Friday, May 12, 2006

Law, NSA, and Bush

When General Michael Hayden spoke at the National Press club January 23, 2006, on the original NSA warrantless wire-tapping program, he assured the audience that it was all legal. “You shouldn’t worry,” he concluded.

Well, with the latest revelation about the telecommunications giants (except Qwest) turning over the phone number records of tens of millions of accounts, I think it’s time for the public to do more than simply worry. It’s time to demand a full accounting in straightforward language ( thus not the technical aspects) exactly what President Bush has unilaterally authorized the various intelligence agencies to do as part of his self-proclaimed “global war on terror” (GWOT).

An interesting sidebar to the NSA spying revelations is sharp criticism of the program from a former NSA chief, Admiral Bobby Ray Inman.
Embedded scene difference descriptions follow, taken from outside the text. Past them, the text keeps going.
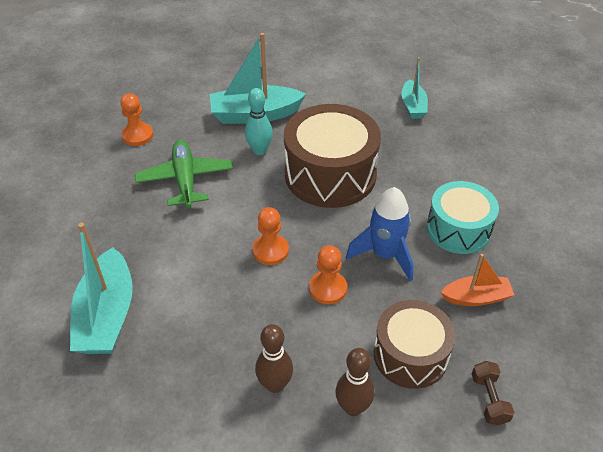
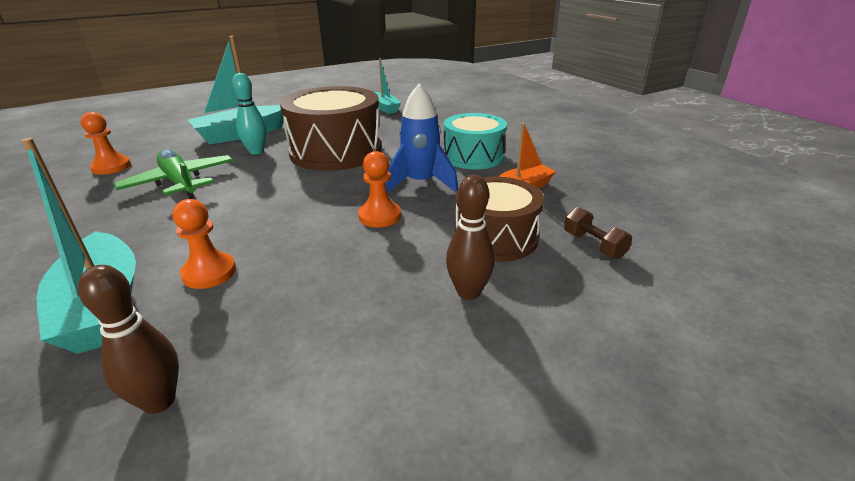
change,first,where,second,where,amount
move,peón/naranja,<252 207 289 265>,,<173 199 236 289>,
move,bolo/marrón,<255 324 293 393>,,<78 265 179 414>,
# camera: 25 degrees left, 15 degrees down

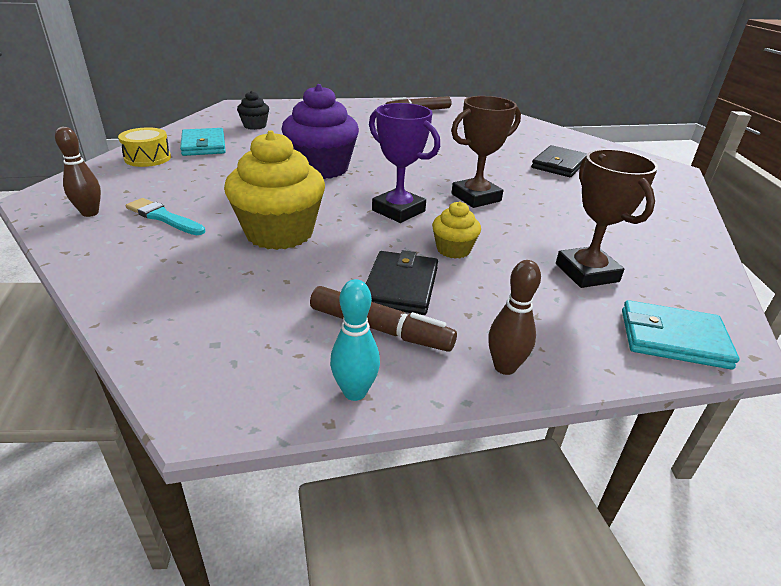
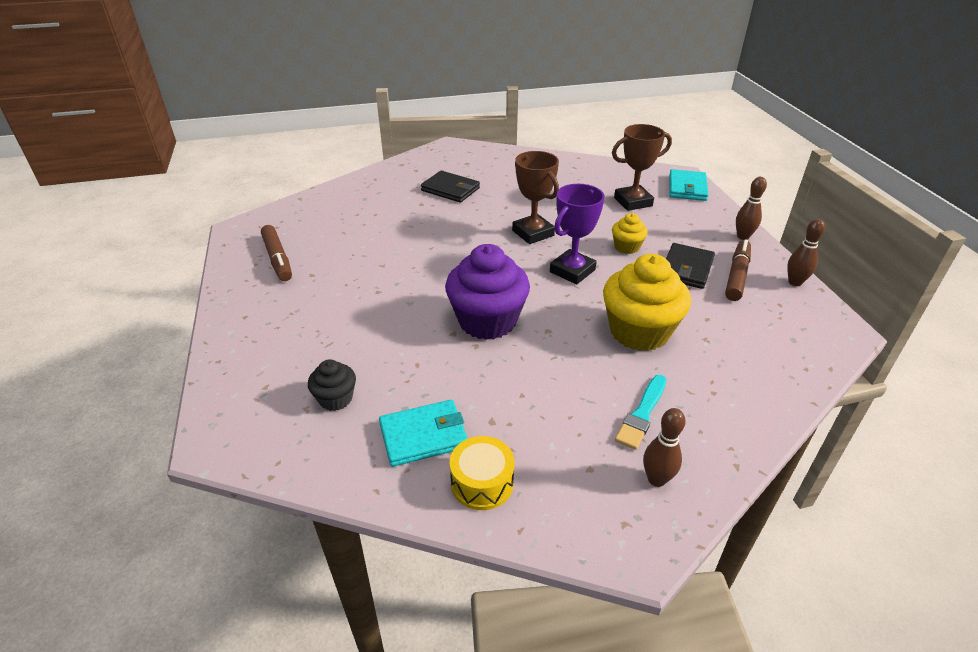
change,first,where,second,where,amount
recolor,bolo/turquesa,<330 279 380 401>,bolo/marrón,<787 219 825 286>,
rotate,cartera/negro,<366 250 438 315>,,<666 243 715 289>,75 degrees counterclockwise
# camera: 90 degrees left, 5 degrees up

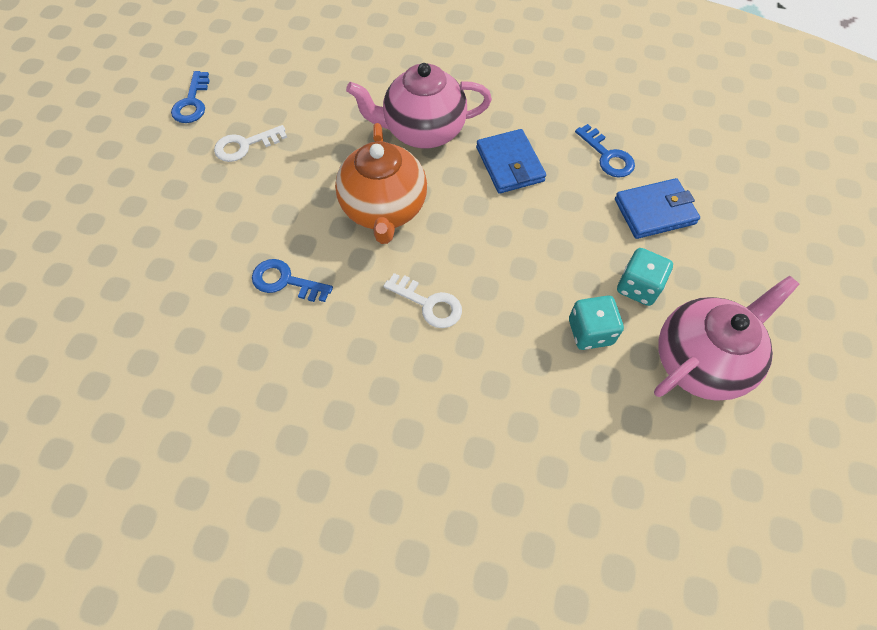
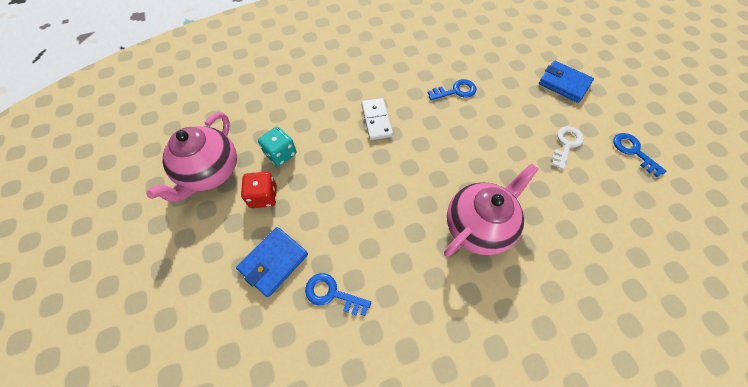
change,first,where,second,where,amount
delete,tetera/naranja,<335 123 427 244>,,,
replace,llave/blanco,<384 273 462 328>,ficha de dominó/blanco,<361 98 393 140>,
move,cartera/azul,<476 129 546 194>,,<539 61 594 103>,
recolor,dado/turquesa,<617 248 673 306>,dado/rojo,<241 172 277 208>,
# camera: 145 degrees right, 0 degrees up

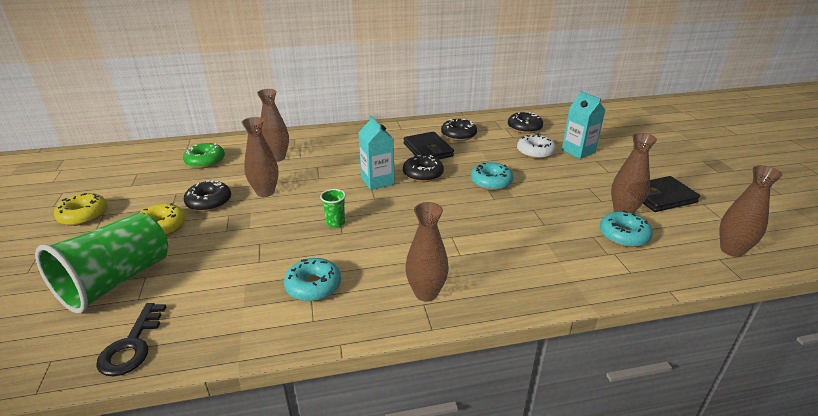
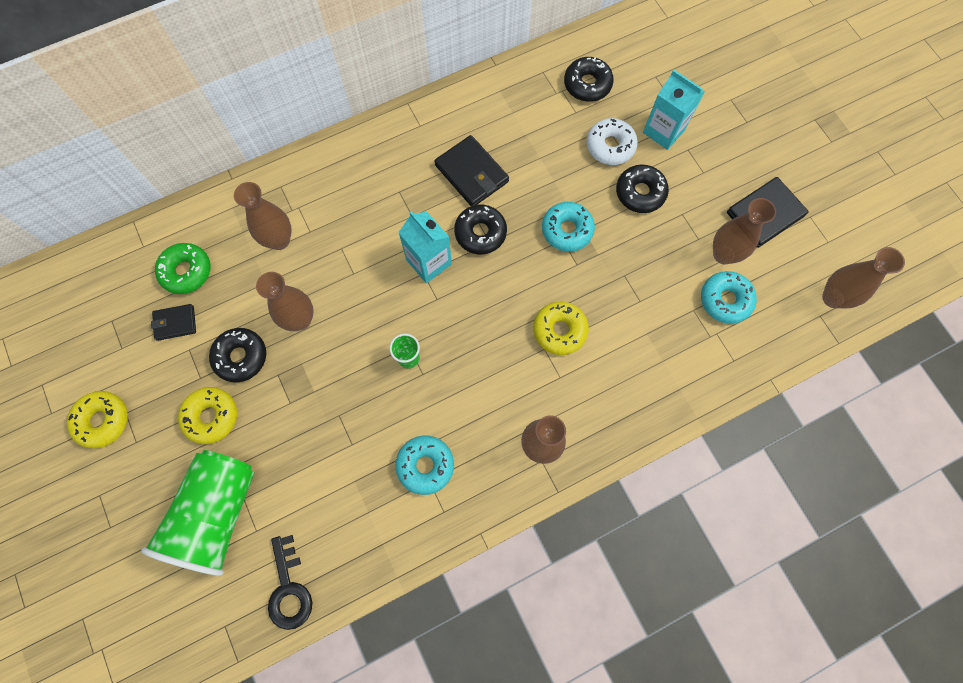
change,first,where,second,where,amount
move,rosquilla/negro,<441 119 477 141>,,<616 164 669 213>,
insert,,,cartera/negro,<151 304 196 341>,
insert,,,rosquilla/amarillo,<533 302 589 355>,
# camera: 15 degrees left, 40 degrees up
The admiral called on Bush to either go to Congress and get the wiretap law rewritten to reflect “the modern world” or scuttle the entire program. (Inman, appearing at a public forum sponsored by the New York City Public Library, also called for breaking the CIA into two parts.)
The following – at a minimum – are integral to such an accounting:

- changes in standing guidelines for administrative rulings (e.g., anti-pollution measures);
- presidential signing statements
- intelligence findings
- presidential decision directives, especially those that may have ignored or contravened federal laws.

Speaking of law, some Members of Congress are quite willing to amend the law and the Constitution to “legalize” the president’s edicts. This is exactly the reverse of the reaction I would expect under a system in which the rule of law dominates. Legalizing presidential actions ex post facto is a back-door subversion of the rule of law by the rule of man – what the Founding Fathers spent lives and treasure to escape by throwing out King George.

And they wonder why so many in this country don’t trust government?